“Delayed gratification is a sweet lesson whose teacher knows the best is not right now, it is yet to be.” Maximillian Degenerez
Walter Mischel, in 1972, conducted a study at Stanford, advising a group of children that they would get a treat. They could either have one treat that was sitting in front of them right away or two if they waited until the researcher returned. The children who were able to wait to gain a greater reward were the ones able to delay gratification. This “...determines the patience and control of a child. These two characteristics are essential in a child upon growing up to develop core moral values like being honest, kind, trustworthy, and responsible.”
People who have mastered delayed gratification have traits like patience, self control, discernment, and long-term thinking. People with these qualities were shown to be more likely to have long-term satisfying marriages.
While Mischel labelled this as delayed gratification, I would state this ability was also a measure of impulse control. How able are you to manage the urge to tell your boss to screw himself after he has told you your work has to be redone or not eat that piece of cake when you know your cholesterol is too high?
Poor impulse control is an inability or struggle against the pull of a powerful urge to engage in an activity that is illegal, immoral, unhealthy, or otherwise detrimental to oneself or those we care about. We all act rashly sometimes, but this is problematic when there is a pattern of frequently acting suddenly without thought into the detrimental consequences that will result.

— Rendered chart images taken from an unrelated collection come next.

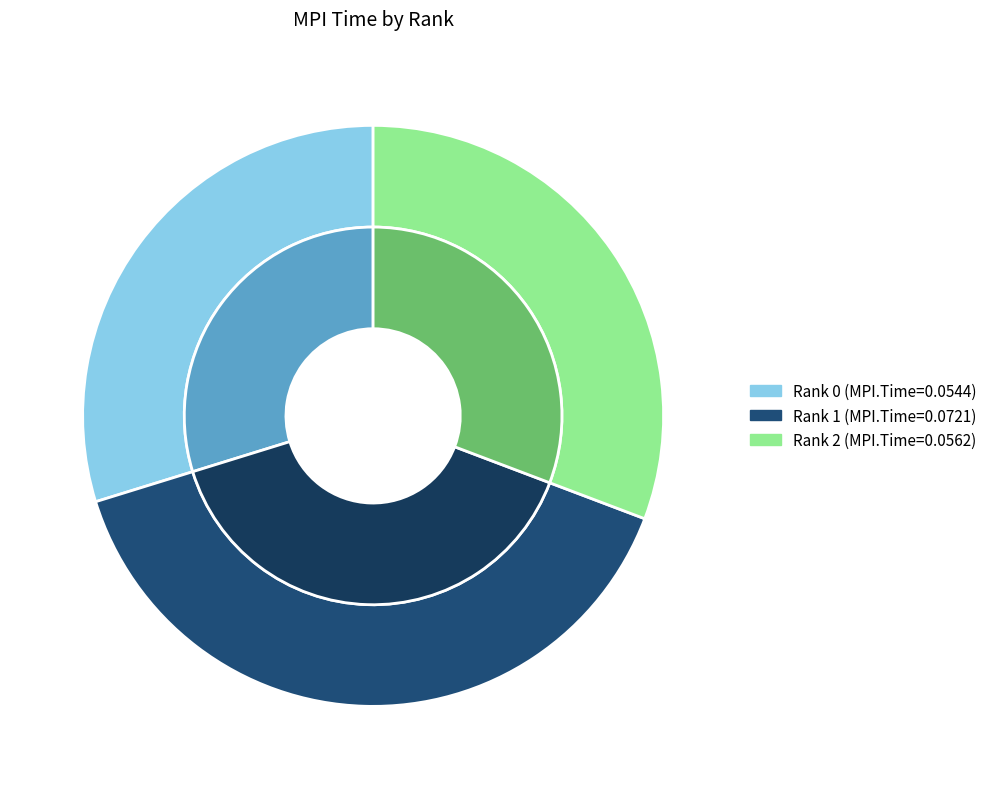

What percentage is the 2 slice, to the nearest percent?

31%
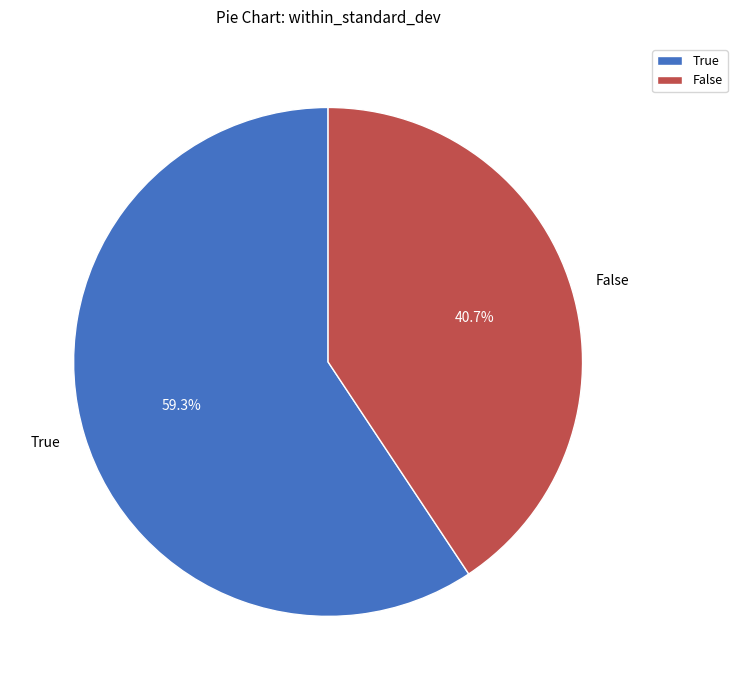

How many slices are in this pie chart?

2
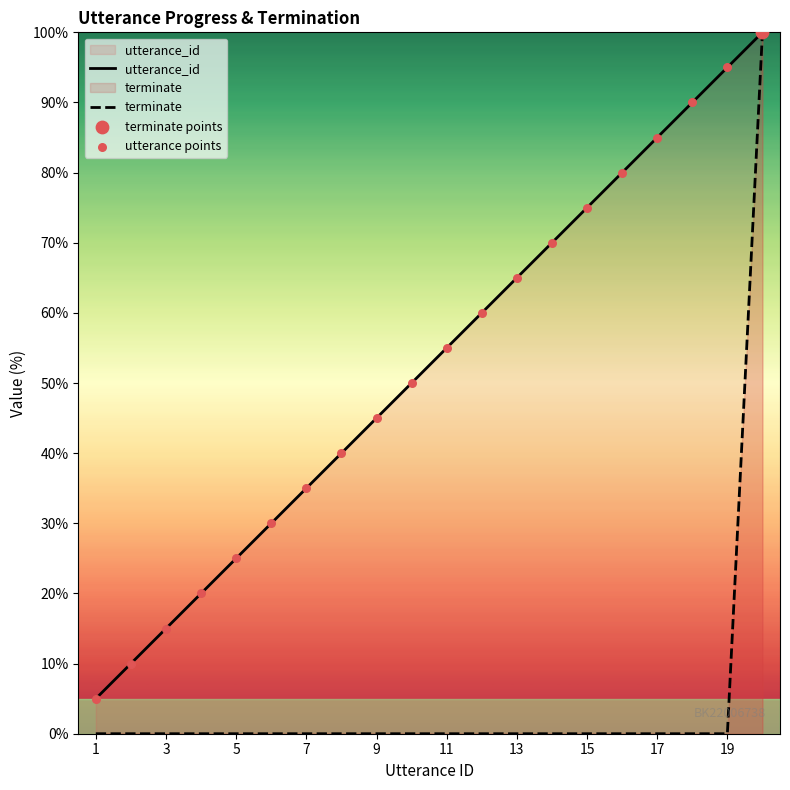

At how many categories does at least one series exceed 4?

20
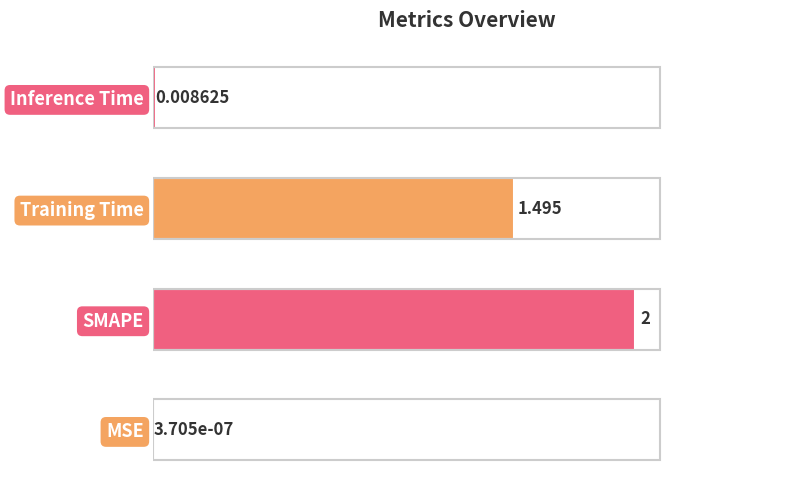

Between Training Time and SMAPE, which is larger?

SMAPE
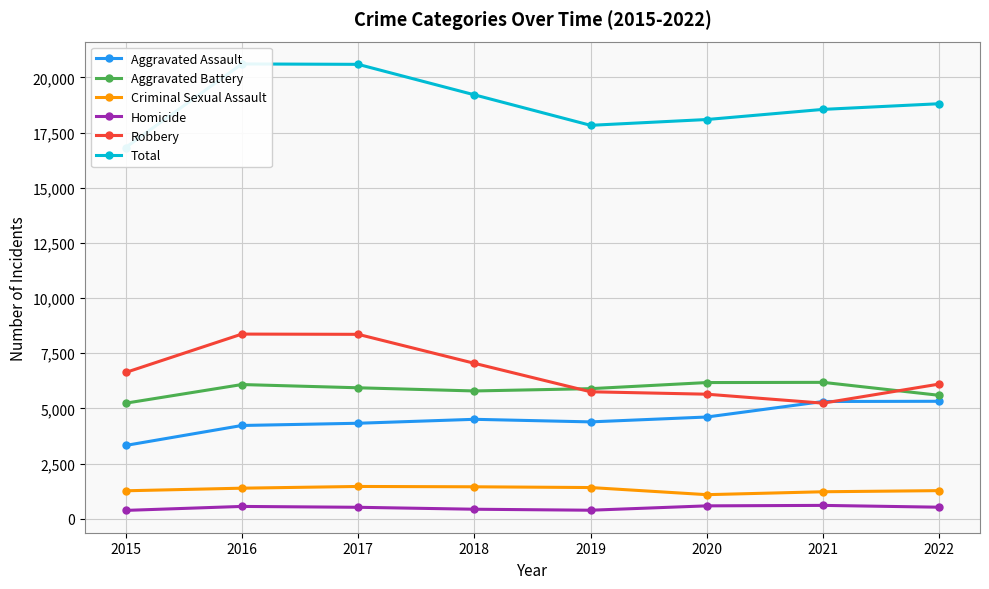

What is the difference between the highest and lowest values at 2019?

17447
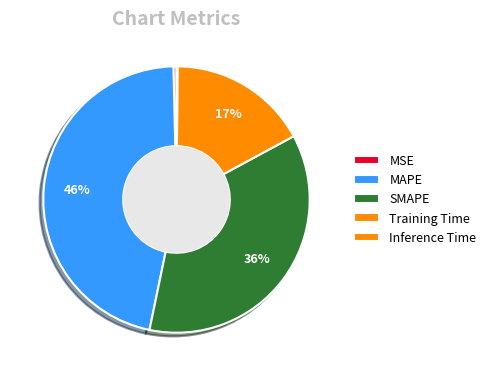

Which slice is the smallest?

Inference Time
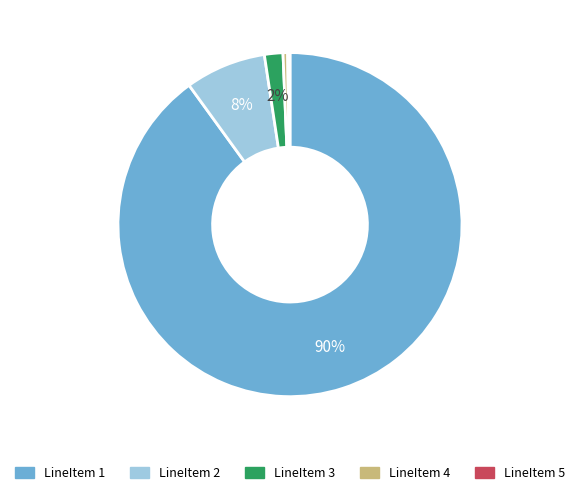

To the nearest percent, what is the average slice percentage?

20%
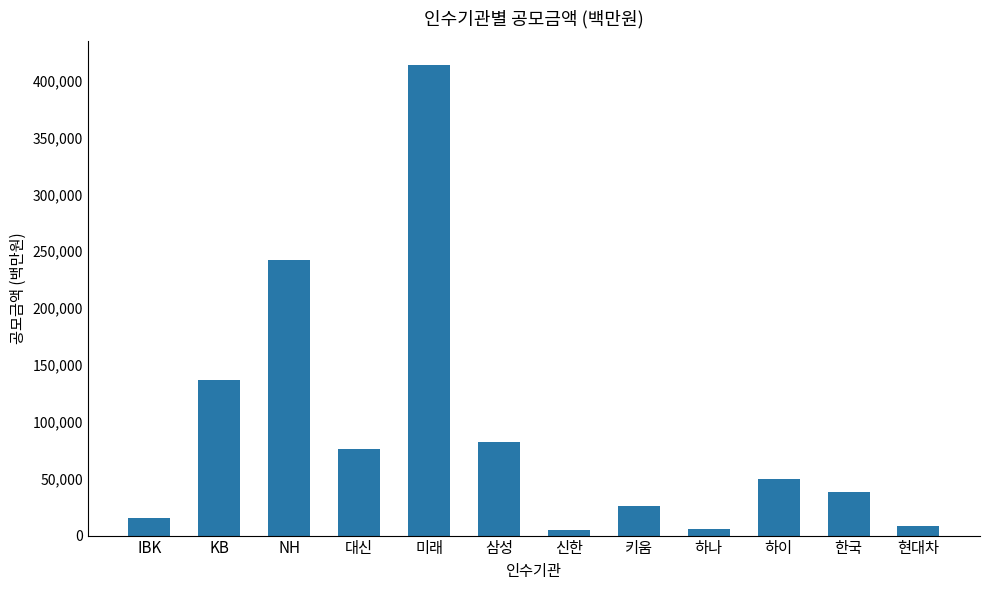

What is the label of the 10th bar from the left?

하이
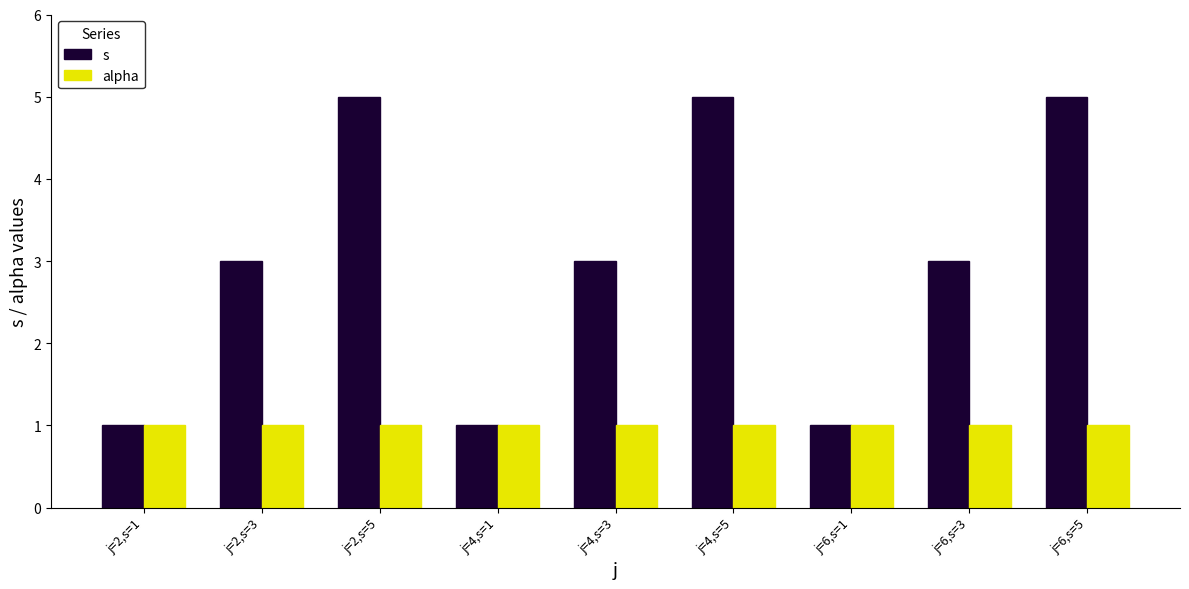

What is the difference between the s values at j=6,s=5 and j=6,s=3?

2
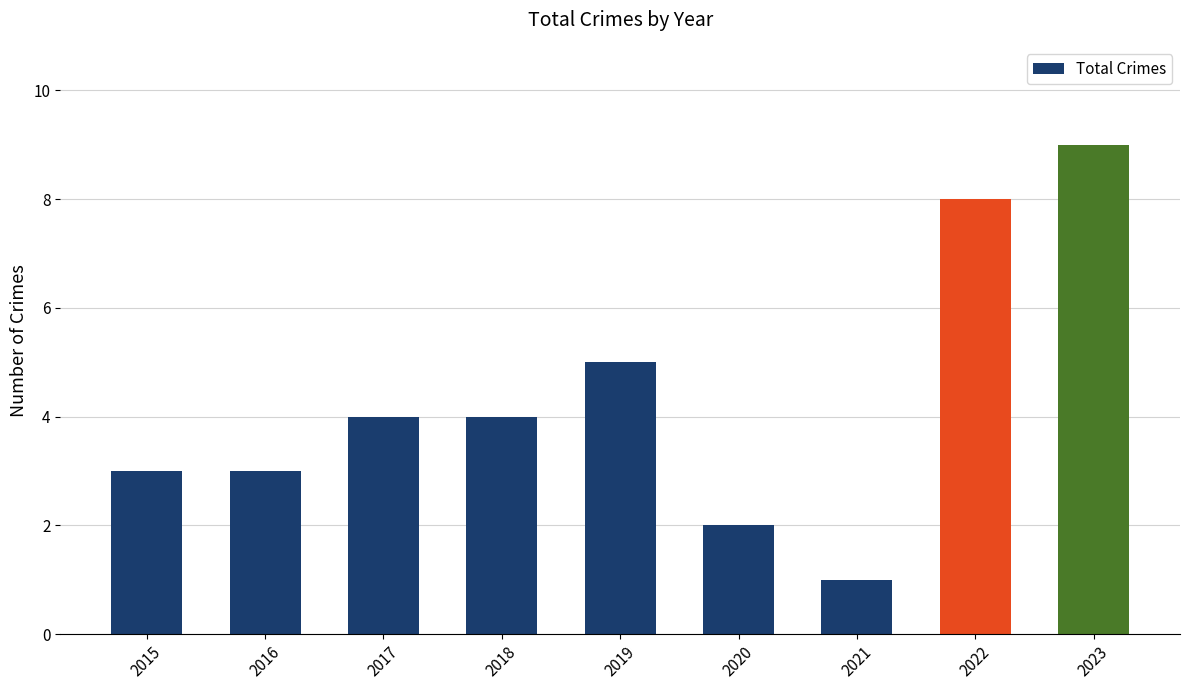

Does the chart contain any negative values?

No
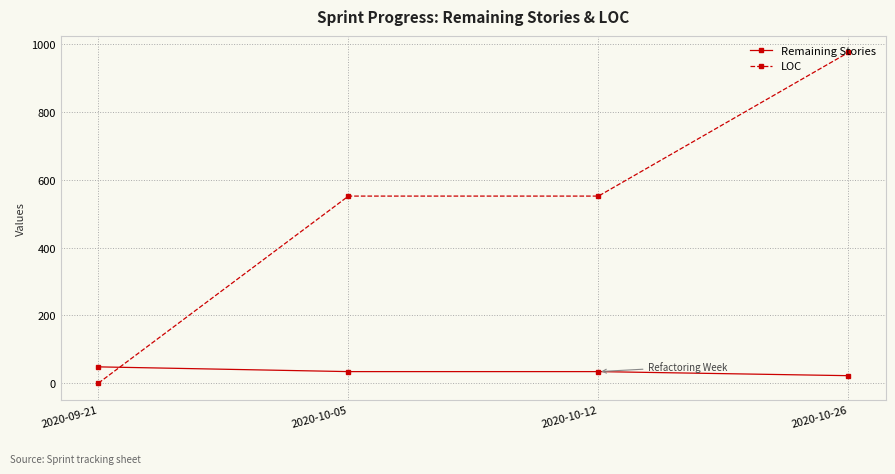

Reading left to right, what are all the values shown in this chart?

Remaining Stories: 2020-09-21=48	2020-10-05=34	2020-10-12=34	2020-10-26=22
LOC: 2020-09-21=0	2020-10-05=552	2020-10-12=552	2020-10-26=976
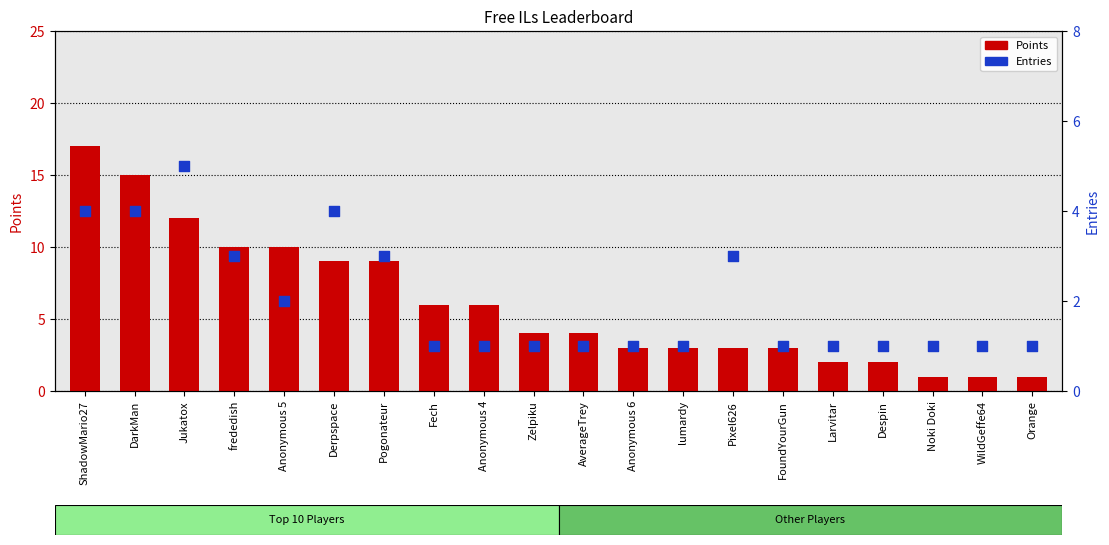

Which series reaches the minimum Y coordinate?

Points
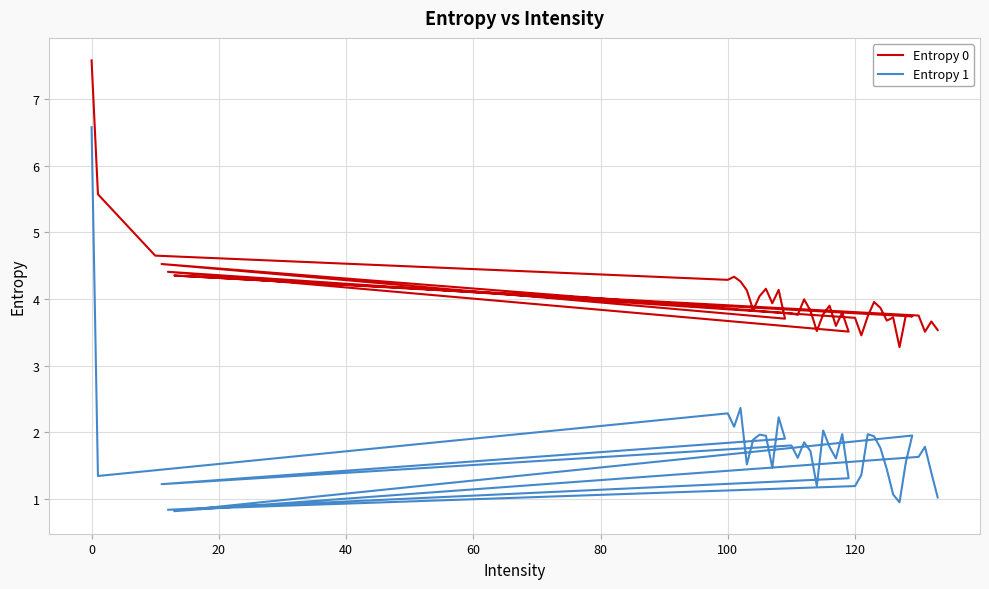

Count the number of categories in the chart.

40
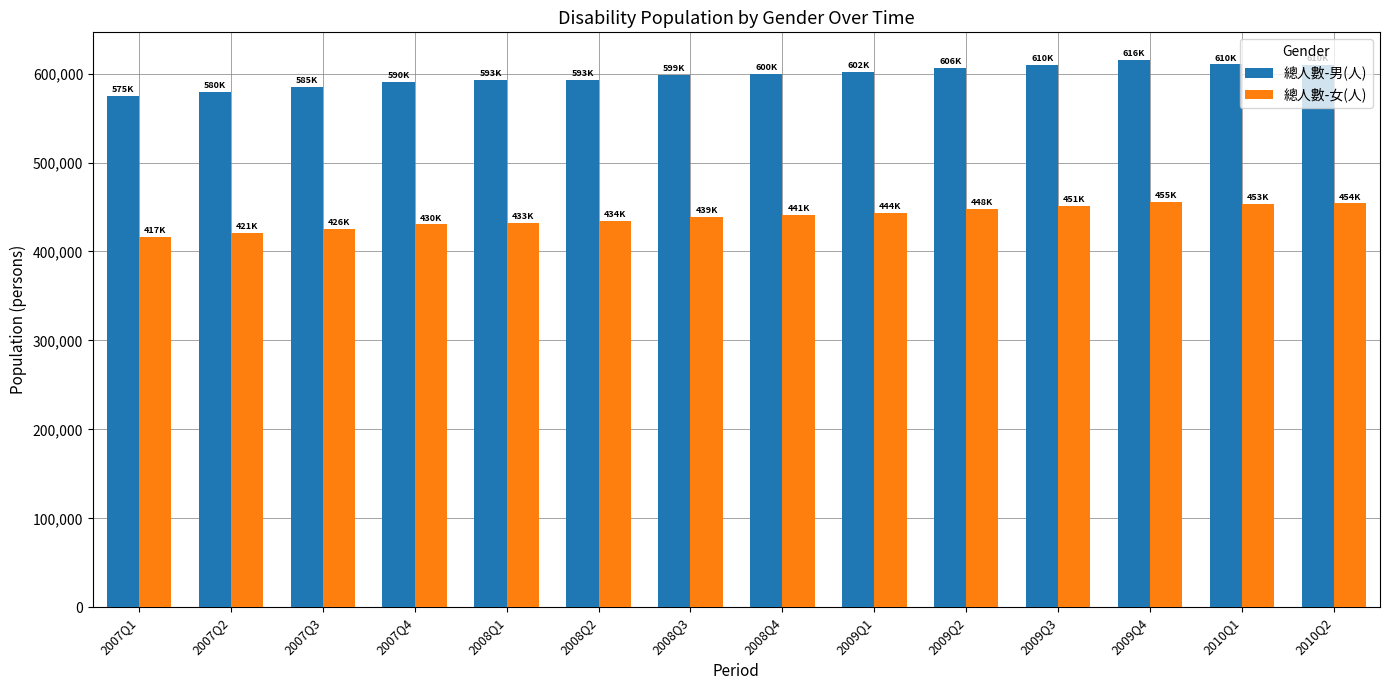

What is the difference between the highest and lowest values at 2007Q3?

159246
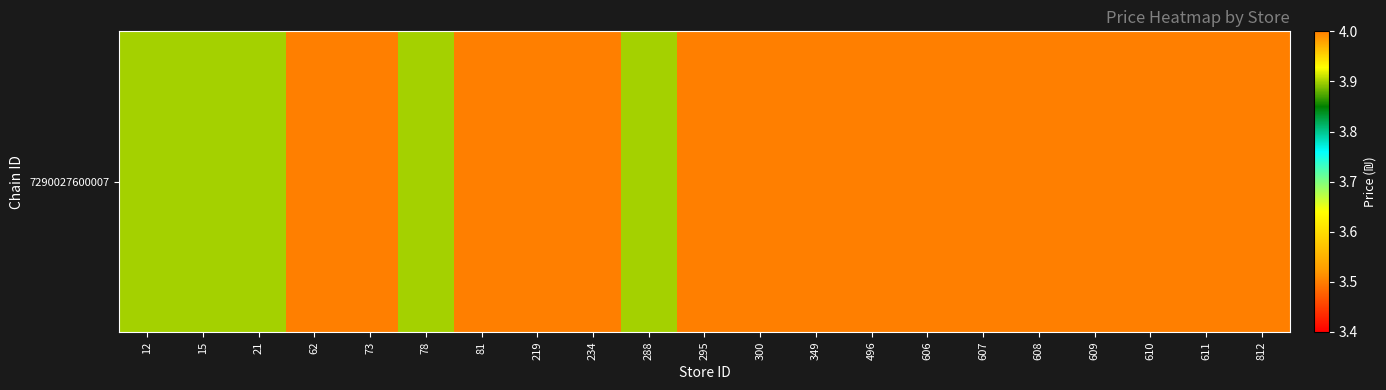

Reading left to right, extract all data points from this chart.

12=3.9	15=3.9	21=3.9	62=3.5	73=3.5	78=3.9	81=3.5	219=3.5	234=3.5	288=3.9	295=3.5	300=3.5	349=3.5	496=3.5	606=3.5	607=3.5	608=3.5	609=3.5	610=3.5	611=3.5	812=3.5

When one’s partner lacks the ability to think through how their actions will effect your life together, you may find yourself cleaning up after them. One couple, while trying to rent an apartment, had one partner show up unexpectedly with a puppy belonging to a large breed. It is difficult enough to find an apartment willing to take a small dog, let alone a large one. After struggling to find a place to take them, the partner then came home with a second dog. People with impulse control issues want what they want when they want it.
A person once told me what he was looking for in a relationship: someone who would help him make good decisions as the poor ones he was currently making were costing him a lot. At least he was aware...
Do you love this person enough that you will monitor all their actions or put them on an allowance and generally treat them like a child? It can be exhausting to be the only grown up in a relationship. It is hard to develop trust and feel safe in these relationships. You never know what terrible surprise waits around the corner. While having to be the responsible one can tiring, having an impulsive partner can have devastating effects on your future. If they jump from job to job or money burns a hole in their pocket, will you find yourself deep in debt or without retirement savings? Can you handle all the household bills on your income alone if this were your reality?
Being in a relationship with someone with impulse control issues is like waiting for a disaster to happen. Will they sell your car for some magic beans? Will they start an affair with a fresh faced co-worker and leave you with four kids to support? Will their impulsive behaviour cause them to end up in jail? While these examples are at the extreme end of the spectrum, we need to look for signs that are less subtle. Do they just have to have the latest version of the phone as soon as it comes out? Do they carry a lot of debt on credit cards?
Impulse control disorder can be treated with therapy and, some subsets, with medication. Still, is this something you would stay through?